**REQUIREMENTS**.
Rewrite the part of the records that starts with the line containing "Document page, 1500x1125 pixels." and runs to the end of the records as a JSON list of strings, one string per line and no blank lines.

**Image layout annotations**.

▽

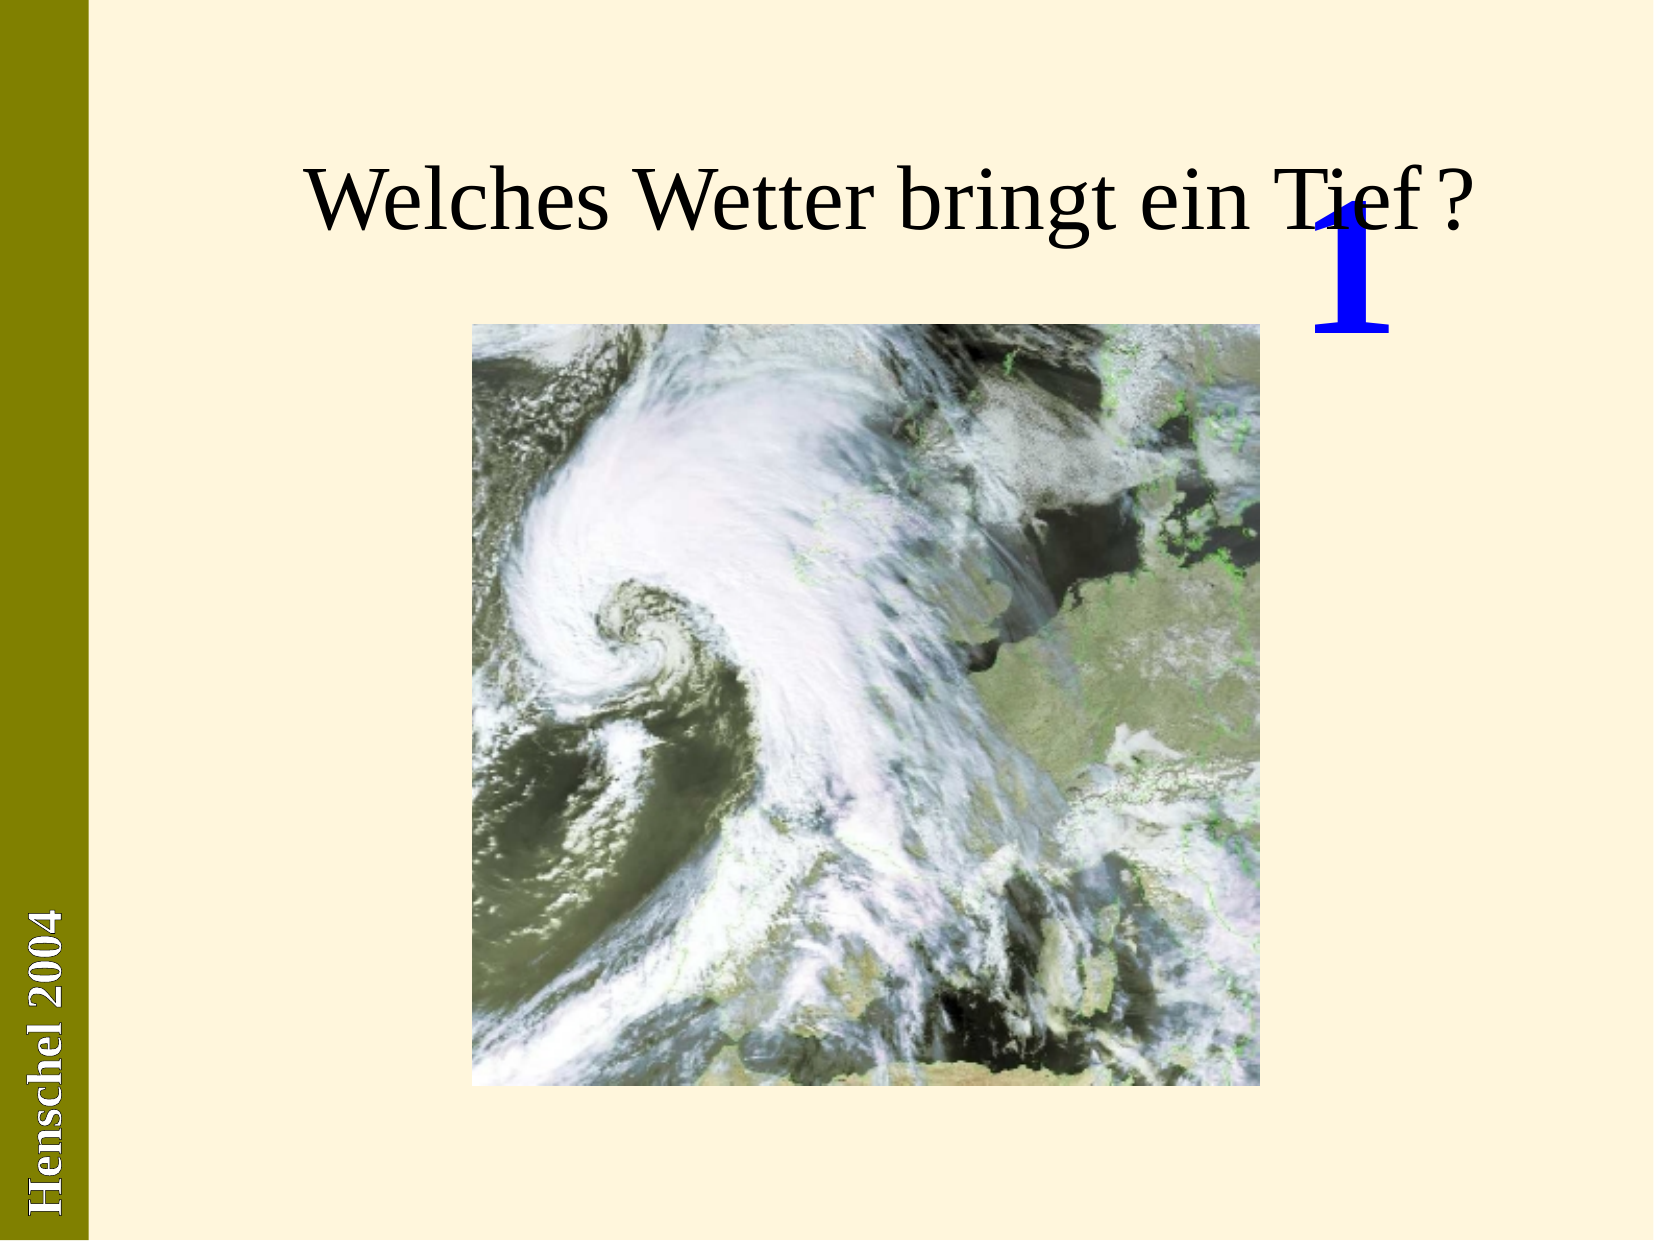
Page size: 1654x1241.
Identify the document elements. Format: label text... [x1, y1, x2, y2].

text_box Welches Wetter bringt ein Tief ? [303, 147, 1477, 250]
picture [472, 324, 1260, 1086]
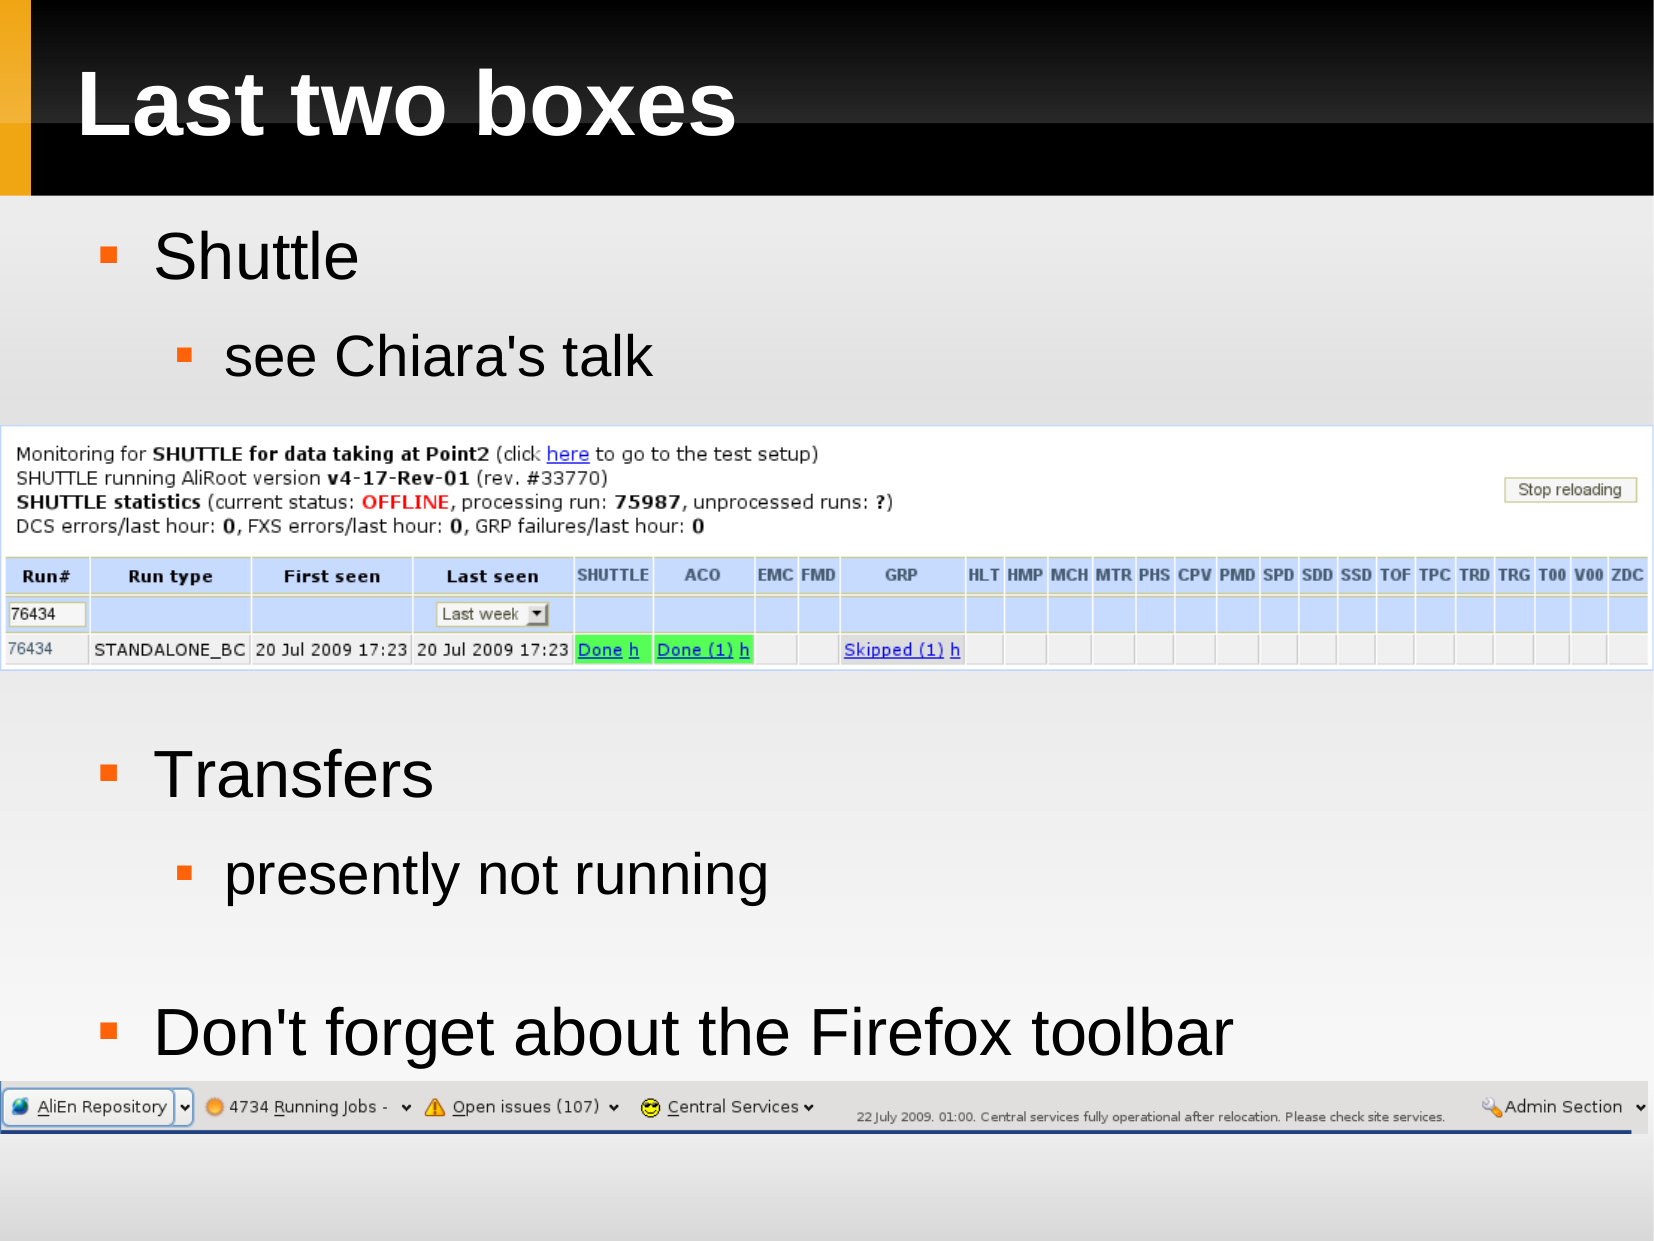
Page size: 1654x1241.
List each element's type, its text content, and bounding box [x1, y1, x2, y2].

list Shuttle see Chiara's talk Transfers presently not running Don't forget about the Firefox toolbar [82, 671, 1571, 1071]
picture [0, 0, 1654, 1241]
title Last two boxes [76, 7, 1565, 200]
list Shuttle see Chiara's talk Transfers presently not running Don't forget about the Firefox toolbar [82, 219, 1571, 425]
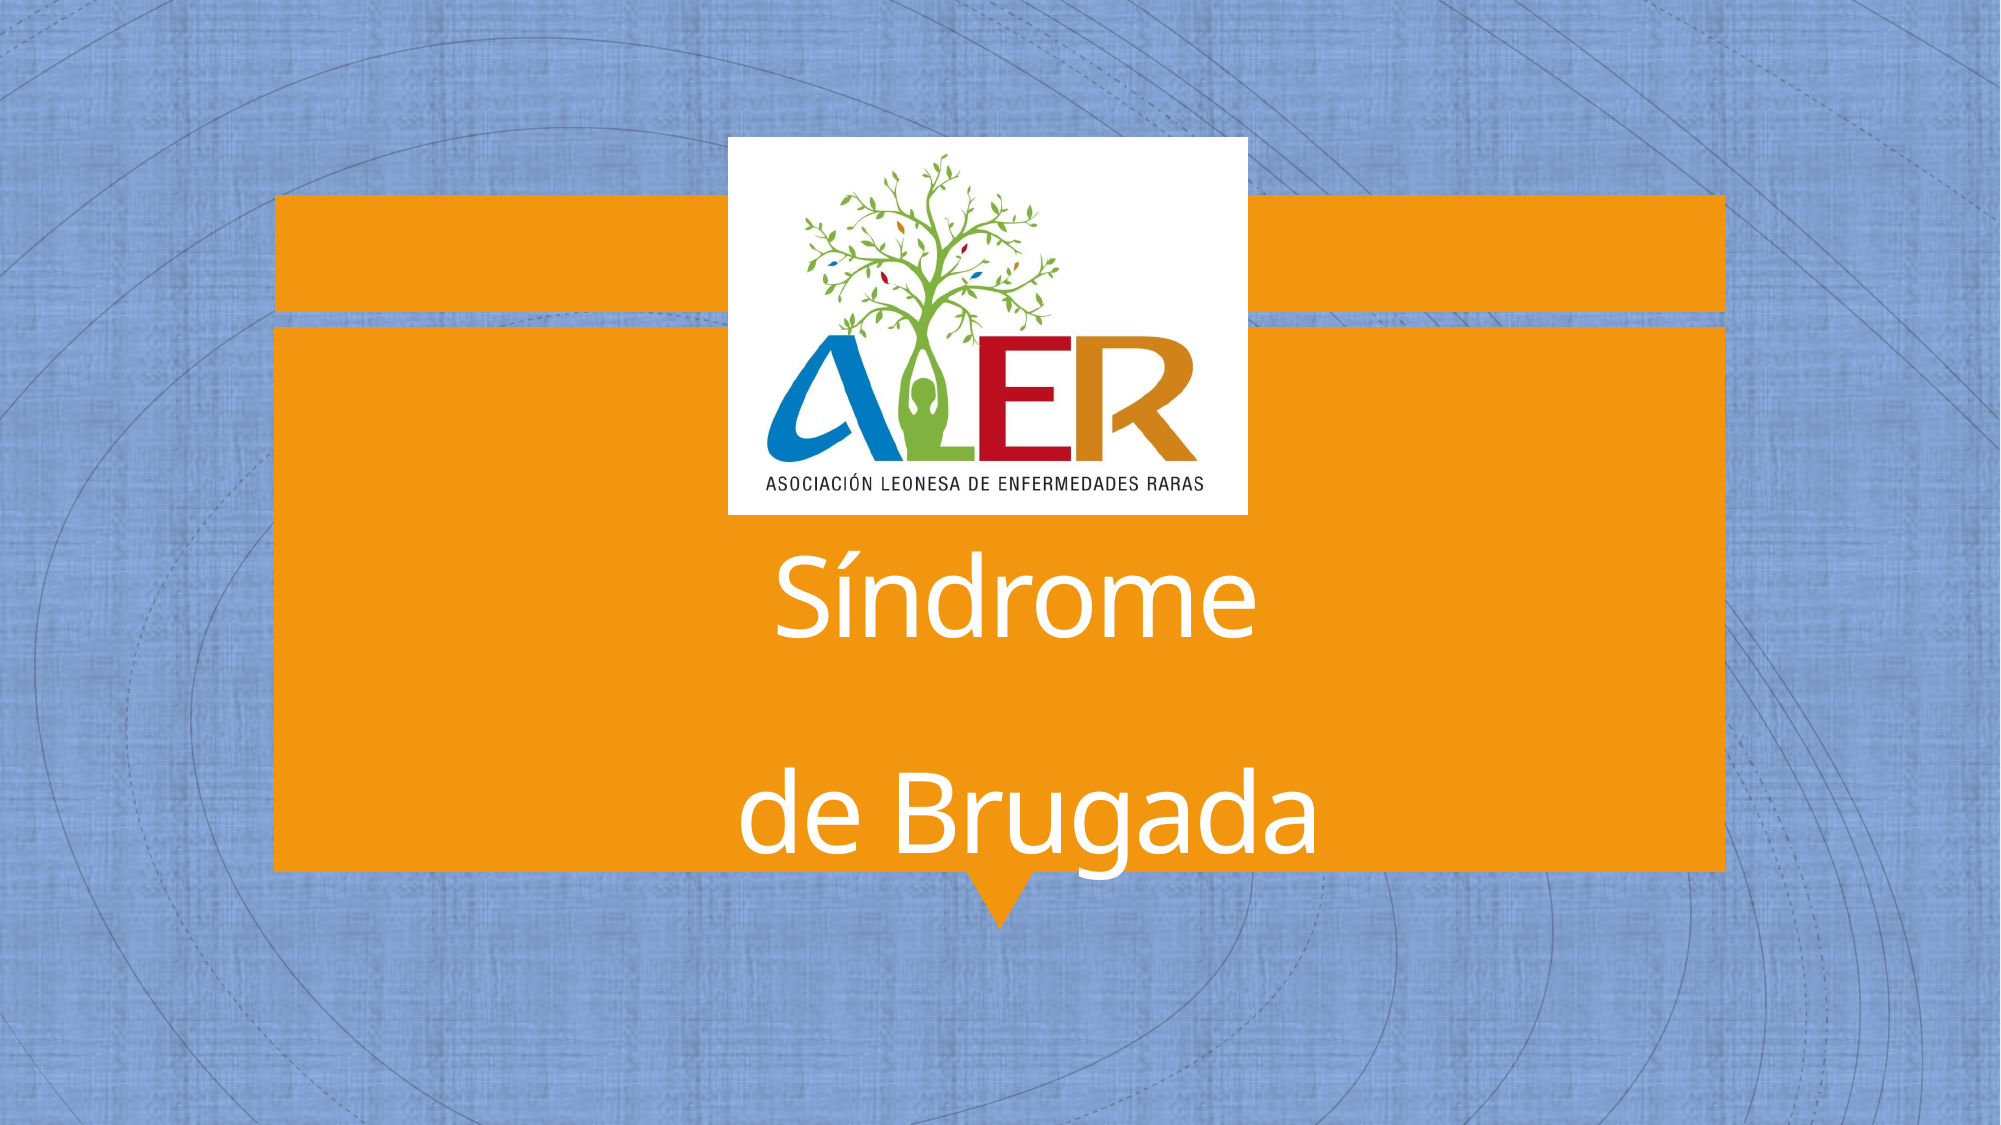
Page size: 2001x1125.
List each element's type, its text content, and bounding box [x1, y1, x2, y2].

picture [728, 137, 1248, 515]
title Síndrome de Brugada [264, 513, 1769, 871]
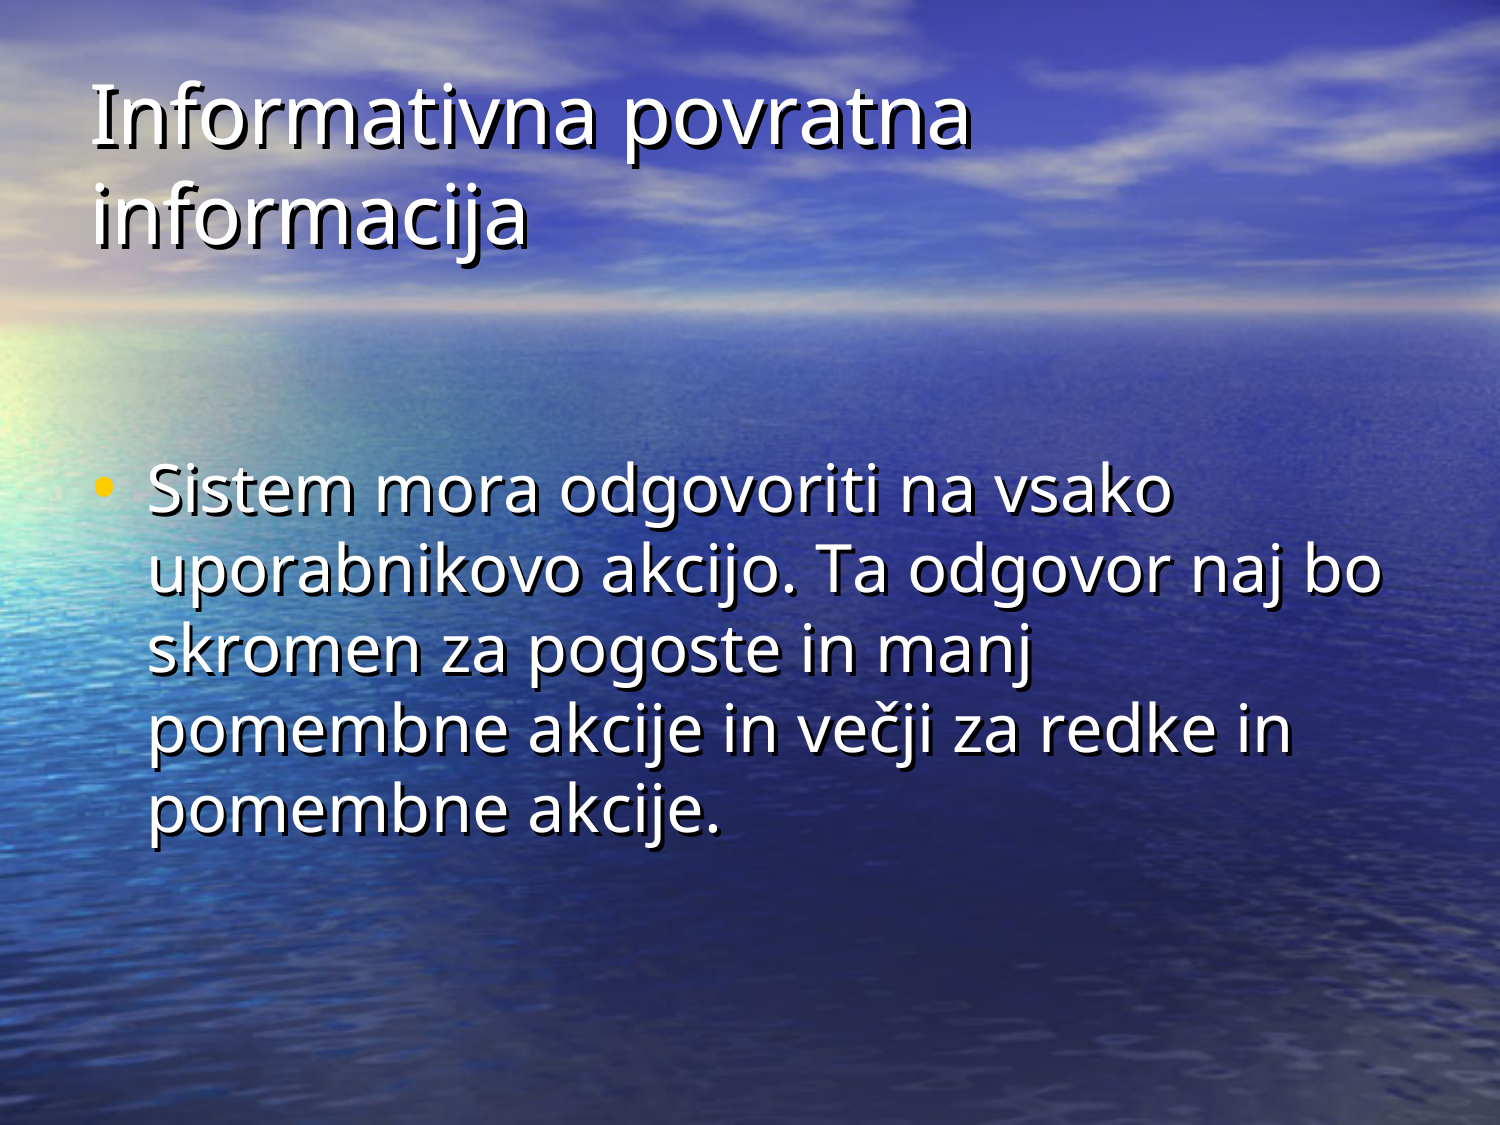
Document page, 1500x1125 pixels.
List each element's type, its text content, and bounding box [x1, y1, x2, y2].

△

**SOLVED PROBLEM**.
[
  "Document page, 1500x1125 pixels.",
  "List each element's type, its text content, and bounding box [x1, y1, x2, y2]."
]